START Input

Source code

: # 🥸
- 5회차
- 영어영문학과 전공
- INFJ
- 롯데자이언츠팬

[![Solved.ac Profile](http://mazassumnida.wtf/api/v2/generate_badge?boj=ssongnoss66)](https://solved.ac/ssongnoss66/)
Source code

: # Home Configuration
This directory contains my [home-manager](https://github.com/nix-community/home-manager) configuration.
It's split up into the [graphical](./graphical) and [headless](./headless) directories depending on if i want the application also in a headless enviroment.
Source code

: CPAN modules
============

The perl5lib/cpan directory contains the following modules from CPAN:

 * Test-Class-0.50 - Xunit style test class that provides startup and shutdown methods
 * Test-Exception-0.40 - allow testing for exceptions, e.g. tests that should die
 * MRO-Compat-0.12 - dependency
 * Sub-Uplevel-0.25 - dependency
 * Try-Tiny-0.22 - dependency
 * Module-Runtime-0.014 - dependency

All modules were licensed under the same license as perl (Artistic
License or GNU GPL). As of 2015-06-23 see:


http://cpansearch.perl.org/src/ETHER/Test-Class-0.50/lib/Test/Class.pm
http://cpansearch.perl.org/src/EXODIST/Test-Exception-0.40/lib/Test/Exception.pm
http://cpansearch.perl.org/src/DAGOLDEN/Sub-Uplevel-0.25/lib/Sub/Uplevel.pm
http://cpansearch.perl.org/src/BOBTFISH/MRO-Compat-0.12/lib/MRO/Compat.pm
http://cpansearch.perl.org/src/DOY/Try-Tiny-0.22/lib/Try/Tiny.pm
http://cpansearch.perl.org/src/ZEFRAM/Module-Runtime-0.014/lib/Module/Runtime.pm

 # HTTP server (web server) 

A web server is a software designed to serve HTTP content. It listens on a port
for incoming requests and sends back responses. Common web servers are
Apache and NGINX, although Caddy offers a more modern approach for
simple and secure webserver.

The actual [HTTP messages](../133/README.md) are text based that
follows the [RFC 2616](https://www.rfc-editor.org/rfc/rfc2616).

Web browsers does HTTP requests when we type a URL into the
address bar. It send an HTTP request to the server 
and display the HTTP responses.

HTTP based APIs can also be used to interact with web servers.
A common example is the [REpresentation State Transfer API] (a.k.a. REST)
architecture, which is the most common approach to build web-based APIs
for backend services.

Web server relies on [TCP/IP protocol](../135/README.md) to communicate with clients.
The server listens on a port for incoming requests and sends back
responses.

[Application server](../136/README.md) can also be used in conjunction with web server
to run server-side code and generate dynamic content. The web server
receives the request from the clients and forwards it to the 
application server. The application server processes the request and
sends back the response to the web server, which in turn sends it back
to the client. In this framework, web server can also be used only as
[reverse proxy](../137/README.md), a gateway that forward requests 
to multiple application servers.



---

END Input

__The task__
Copy the source text of every record above character for character.

__Exercise output__
Source code

: # 🥸
- 5회차
- 영어영문학과 전공
- INFJ
- 롯데자이언츠팬

[![Solved.ac Profile](http://mazassumnida.wtf/api/v2/generate_badge?boj=ssongnoss66)](https://solved.ac/ssongnoss66/)
Source code

: # Home Configuration
This directory contains my [home-manager](https://github.com/nix-community/home-manager) configuration.
It's split up into the [graphical](./graphical) and [headless](./headless) directories depending on if i want the application also in a headless enviroment.
Source code

: CPAN modules
============

The perl5lib/cpan directory contains the following modules from CPAN:

 * Test-Class-0.50 - Xunit style test class that provides startup and shutdown methods
 * Test-Exception-0.40 - allow testing for exceptions, e.g. tests that should die
 * MRO-Compat-0.12 - dependency
 * Sub-Uplevel-0.25 - dependency
 * Try-Tiny-0.22 - dependency
 * Module-Runtime-0.014 - dependency

All modules were licensed under the same license as perl (Artistic
License or GNU GPL). As of 2015-06-23 see:


http://cpansearch.perl.org/src/ETHER/Test-Class-0.50/lib/Test/Class.pm
http://cpansearch.perl.org/src/EXODIST/Test-Exception-0.40/lib/Test/Exception.pm
http://cpansearch.perl.org/src/DAGOLDEN/Sub-Uplevel-0.25/lib/Sub/Uplevel.pm
http://cpansearch.perl.org/src/BOBTFISH/MRO-Compat-0.12/lib/MRO/Compat.pm
http://cpansearch.perl.org/src/DOY/Try-Tiny-0.22/lib/Try/Tiny.pm
http://cpansearch.perl.org/src/ZEFRAM/Module-Runtime-0.014/lib/Module/Runtime.pm

 # HTTP server (web server) 

A web server is a software designed to serve HTTP content. It listens on a port
for incoming requests and sends back responses. Common web servers are
Apache and NGINX, although Caddy offers a more modern approach for
simple and secure webserver.

The actual [HTTP messages](../133/README.md) are text based that
follows the [RFC 2616](https://www.rfc-editor.org/rfc/rfc2616).

Web browsers does HTTP requests when we type a URL into the
address bar. It send an HTTP request to the server 
and display the HTTP responses.

HTTP based APIs can also be used to interact with web servers.
A common example is the [REpresentation State Transfer API] (a.k.a. REST)
architecture, which is the most common approach to build web-based APIs
for backend services.

Web server relies on [TCP/IP protocol](../135/README.md) to communicate with clients.
The server listens on a port for incoming requests and sends back
responses.

[Application server](../136/README.md) can also be used in conjunction with web server
to run server-side code and generate dynamic content. The web server
receives the request from the clients and forwards it to the 
application server. The application server processes the request and
sends back the response to the web server, which in turn sends it back
to the client. In this framework, web server can also be used only as
[reverse proxy](../137/README.md), a gateway that forward requests 
to multiple application servers.



---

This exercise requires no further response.